Amparo meus pés com meias confortáveis, fruto da última liquidação de uma loja popular. Faço de minha jaqueta uma manta aconchegante. Então, olho para meu lado direito e vejo uma senhora com o olhar inquieto, tentando fazer da cortina um abrigo.
Pergunto apreensiva: - A senhora está com frio?

Após meu questionamento, percebo que o olhar inquieto da senhora transforma-se em um pedido de ajuda. Onde, ela responde:

- Sim. Estou indo para São Paulo às pressas. Minha filha quebrou a perna! Fiquei tão nervosa que me esqueci de pegar uma blusa.
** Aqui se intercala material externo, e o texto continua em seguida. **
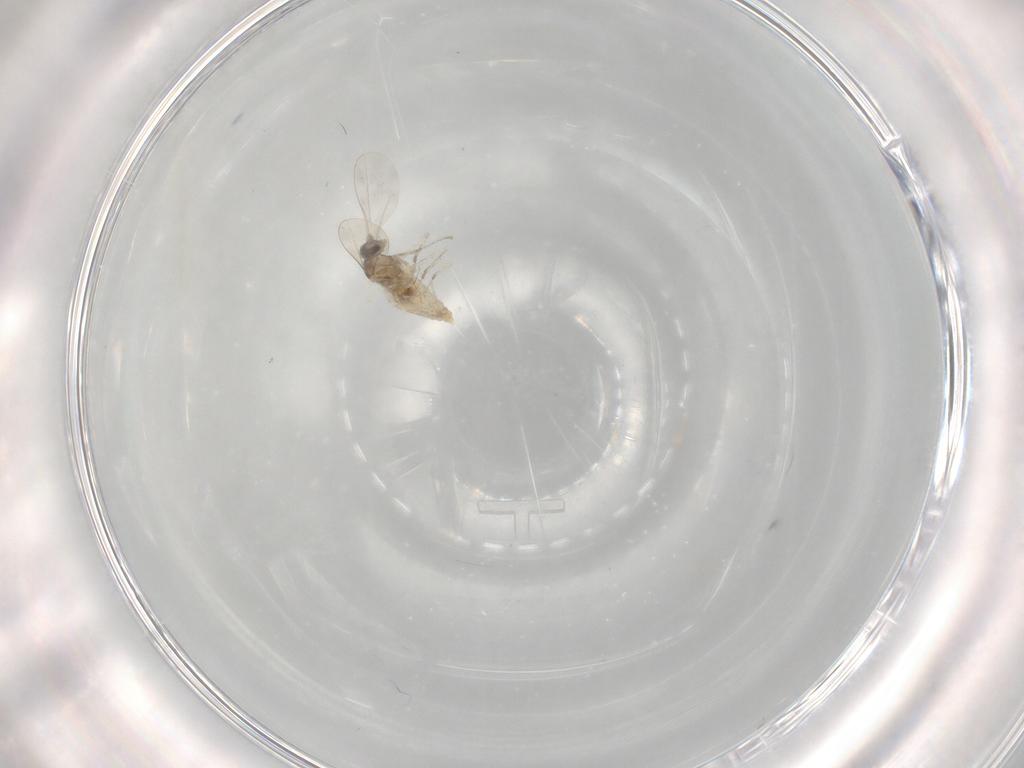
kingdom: Animalia
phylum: Arthropoda
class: Insecta
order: Diptera
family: Cecidomyiidae
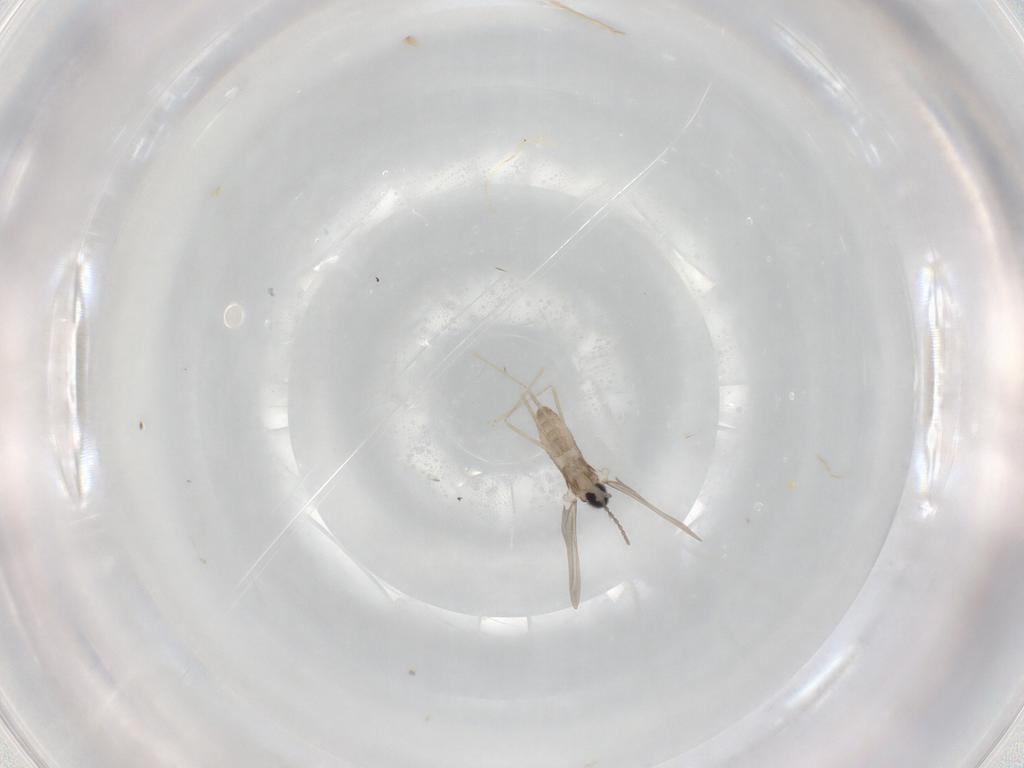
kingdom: Animalia
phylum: Arthropoda
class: Insecta
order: Diptera
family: Cecidomyiidae
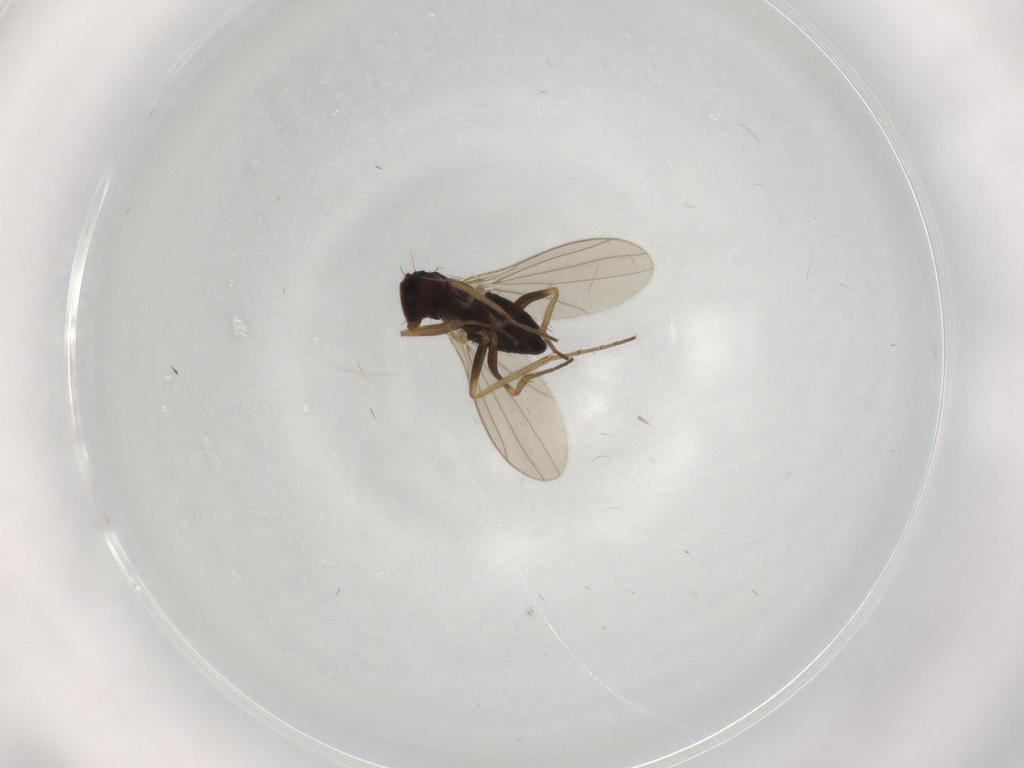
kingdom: Animalia
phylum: Arthropoda
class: Insecta
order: Diptera
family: Dolichopodidae
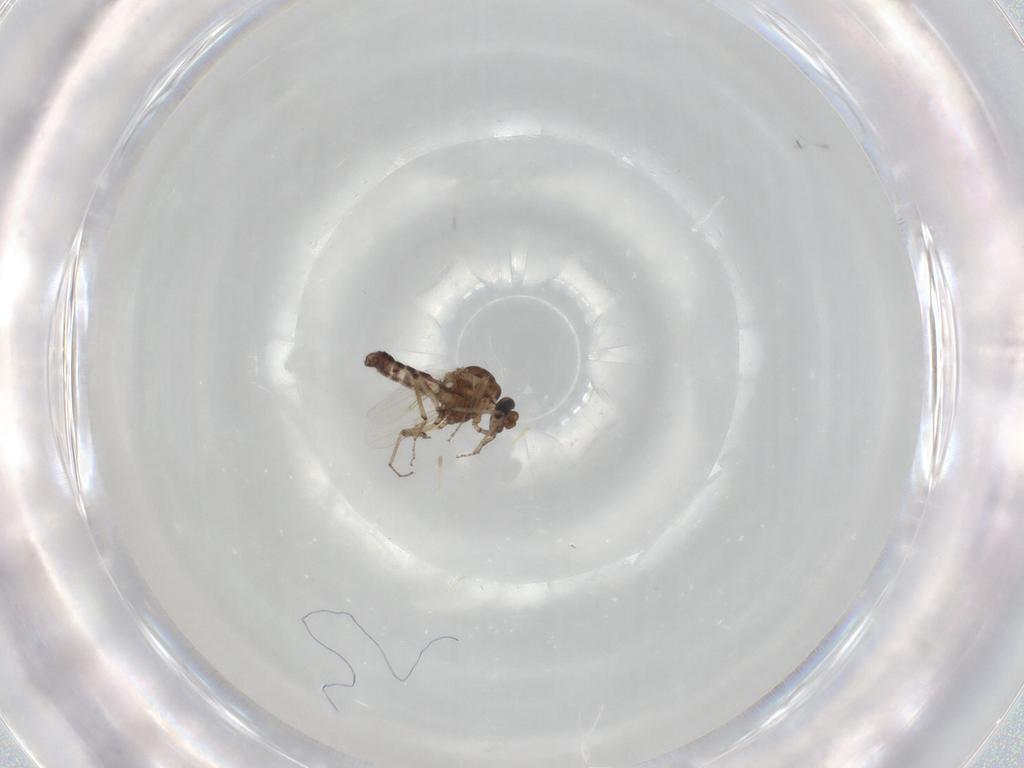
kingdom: Animalia
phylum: Arthropoda
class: Insecta
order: Diptera
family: Ceratopogonidae
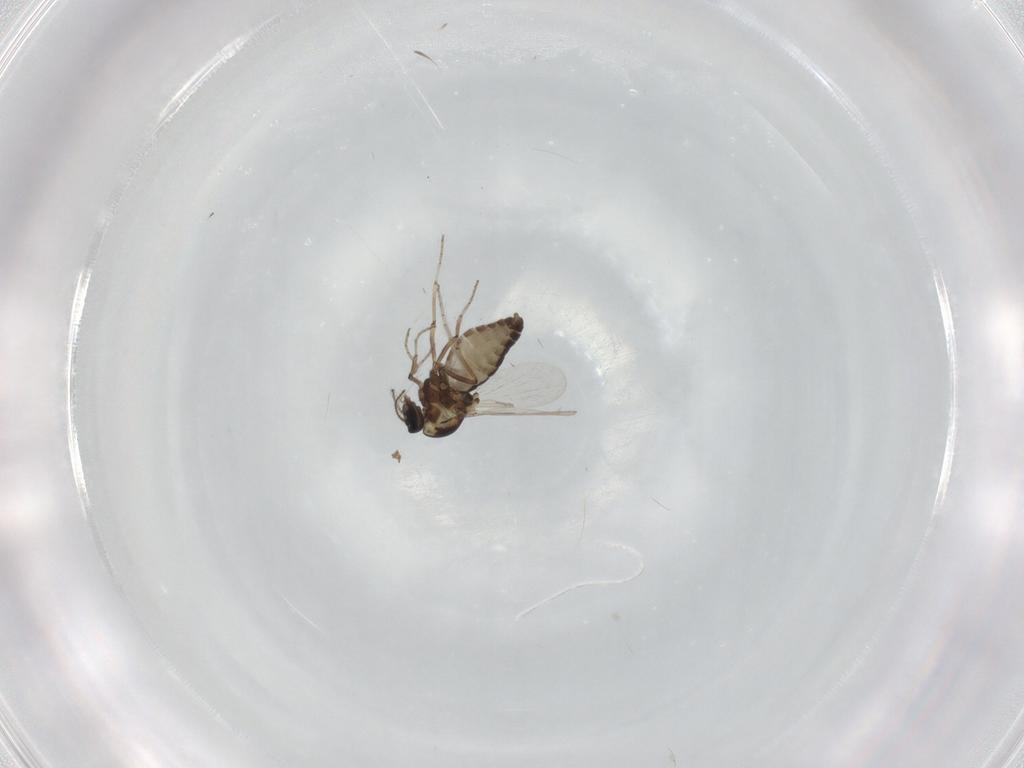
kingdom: Animalia
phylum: Arthropoda
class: Insecta
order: Diptera
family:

Imediatamente, caço em minha mochila um agasalho quentinho, algum que por ventura minha mãe gostaria de usar.

- Tome! Use a minha blusa!

A senhora veste o casaco, e este acessório torna-se a porta de entrada de uma prosa que dura quase seis horas. Naquele dia, eu conheci um pouco da Dona Regina que inicialmente era apenas uma senhora com frio dentro de um ônibus lotado no feriado.

Regina me encantou com sua docilidade e amor pelas coisas da vida. Experimentei a receita de seu pão, como um convite para conhecer sua padaria na cidade de Ibiraci. Ouvi algumas de suas aflições, e tentei servir de apoio compartilhando minhas experiências de momentos dolorosos, onde minha vitalidade era recuperada através de algumas coisas: minha mãe; meu irmão; meu trabalho, e agora, o prazer de ajudar pessoas dentro do ônibus.